Monday, September 10, 2007

Jobs I Ran Away From

Scavella tagged me

to post 3 jobs I've run away from. Actually, there've only been two.

1. While in college back in the 60's, I worked one summer in a factory which built electric motors. I was first assigned to the packing department, which was a breeze. So, naturally, they moved me to one of the production lines where I had a couple of different jobs, none of which were particularly difficult. One night, however, one of the other guys on the line had cut his hand and I was assigned to fill his slot. His job was to attach the nameplates to the completed motors. Sounds simple. Yeah, right. The plates were attached with two tiny brads which had to be pushed through holes in the plate and in the shell of the motor; alas, said shell holes were clogged with dried, baked-on paint which made them too small for the brads. Somehow, one had to hold the brads (and nametags) in place and hammer them into the holes, even though the brads were only about a quarter of an inch long and the motors were on the moving production conveyer belt. And I have never been a possessor of fine motor skills. Needless to say, it quickly became a nightmare. The end result was that, instead of producing the 1,500 motors which were the line's quota for that shift, we produced a grand total of 53 that passed the final inspection. The next night, I was given a different job. I still occasionally dream about trying to get those damned brads into those nameplates while hundreds of motors back up on the line and the bosses are freaking out. Heh. I had no regrets when that summer was up and I went back to the safety of undergraduate life.

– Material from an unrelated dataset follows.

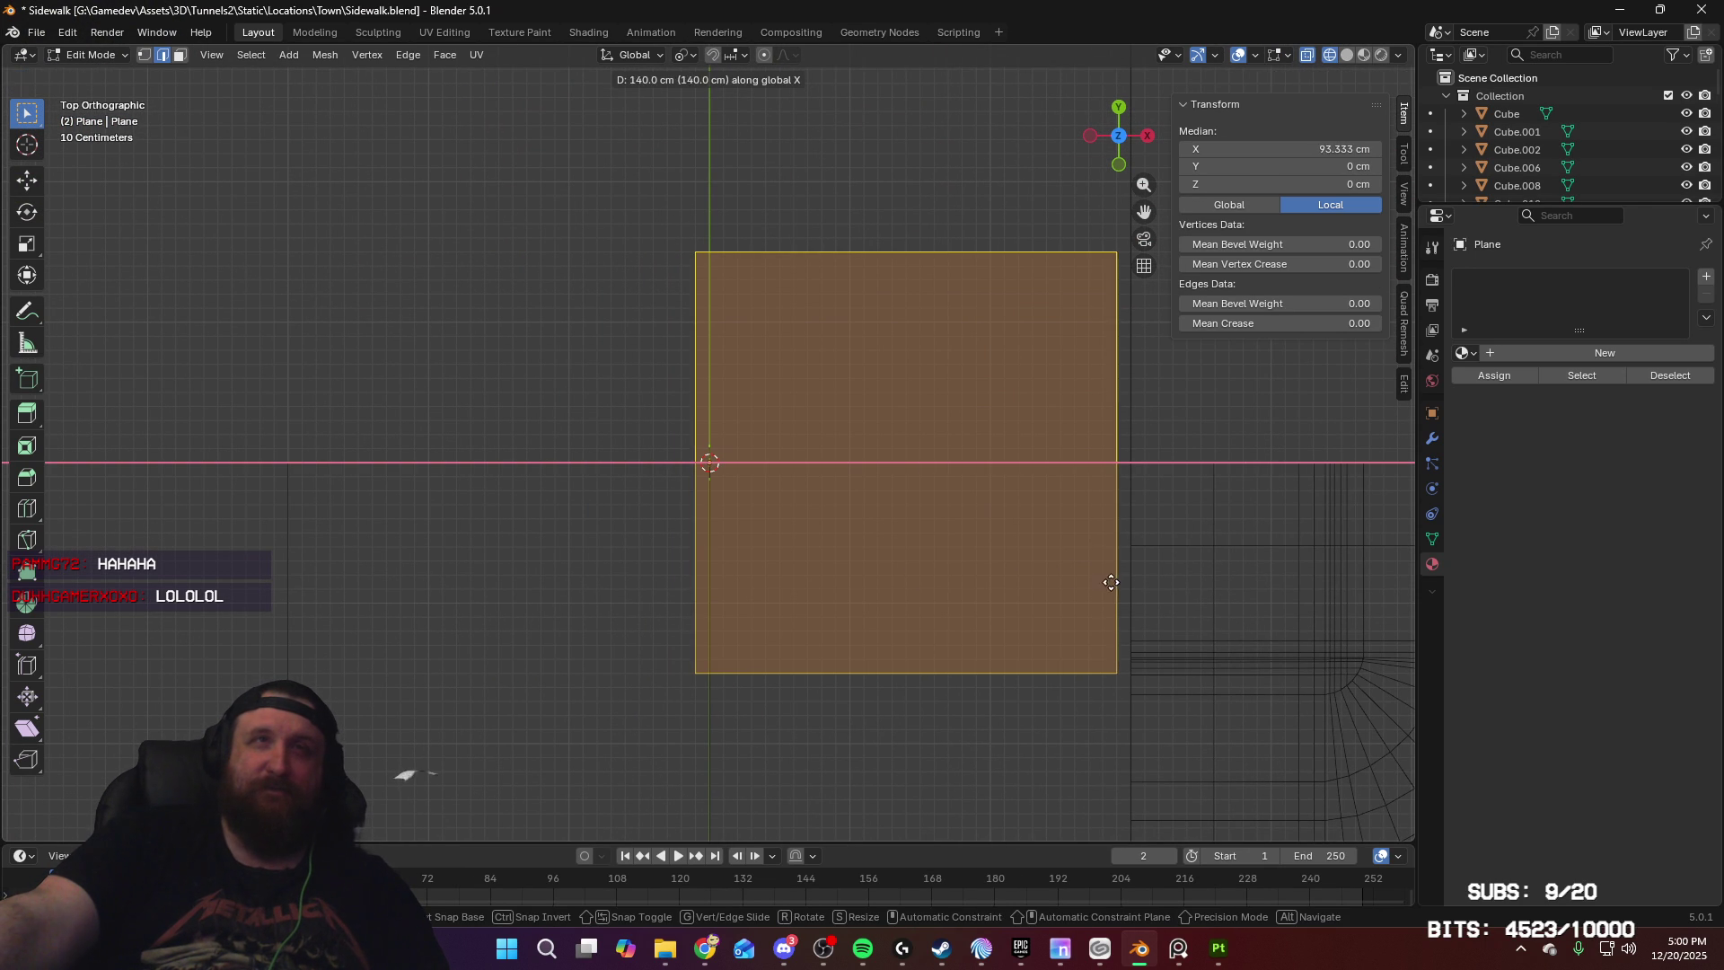
{"action": "left_click", "coordinate": [1125, 585]}
{"action": "key", "text": "g"}
{"action": "key", "text": "y"}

2. After I completed my master's degree, I applied at dozens of colleges for a teaching job, but there was a teacher glut at the time I couldn't find anything. Eventually, out of desperation, I accepted a teaching position in a rural Georgia high school. Because of my checkered background, I was qualified to teach both English and math, and was assigned to do so at the 10th grade level. I was told I would be teaching English and math to three classes, two of which were advanced placement classes. What I discovered the first day of class was that one of those "advanced placement classes" was an advanced placement remedial class -- i. e., a group of students whose educational level was roughly at the 6th grade level even though they were in the 10th grade. These were students who were discipline problems who made no attempt to learn and were stuck together so they wouldn't bother the regular students. I quickly came to understand why lion tamers carry whips, chairs, and sidearms when they walk into lion cages.

The math program at this school was, at the direction of its head, based entirely on the "new math" which had been developed in the 50's. Now, this was 1971, two years after the originators of new math had publically announced that they had been wrong and that new math was a disaster. Unfortunately, the math director at this high school believed new math ought to work and was going to prove to the whole country that it could, so we were stuck teaching a system of math recognized as a failure. I discovered the first day that neither my regular students nor my acutal advanced placement students could divide any number bigger than 2 digits by any number bigger than 1 digit and get the correct answer because the new math system they had supposedly taught didn't work. when I tried to get the math director to come to my advanced class and watch them not divide, she refused on the grounds that the theory said they could, and the theory couldn't be wrong. (My intense dislike for educational theory and educational theorists, already firmly in place at this time, received an enormous boost at this poin.) So I told the students to put away their new math textbooks, and I invented a basic math course, including teaching them to divide the old fashioned way. After exactly one classperiod of such instruction, 50% of them could divide for the first time in their lives, and within a week, every one of them could. (I even found out later that my students were surreptitiously teaching students in other classes to divide, too. Burrow from within. Heh.)

I couldl talk about the English classes as well, but I'll just say that the head of the English program was also pursuing her own crackpot notion: Teaching without textbooks. We were supposed to teach English for the first 12 weeks without any kind of textbooks or course syllabus. exactly what this was to prove I can't remember. Needless to say, the result was chaos.

Fortunately for my sanity, the second day I taught there, I was offered a teaching position at a junior college and accepted it on the spot, although I had to work for 5 weeks at the high school before the college term started. When I informed the high school administration, they tried to convince me to stay, and their argument was interesting: if I stayed there at the high school for just 17 years (and of course went back to graduate school and got an education degree, at the end of that 17 years I'd be making the same salary as I was going to make my first year at the college. Now, how could I pass that up?

Needless to say, I did. And never looked back.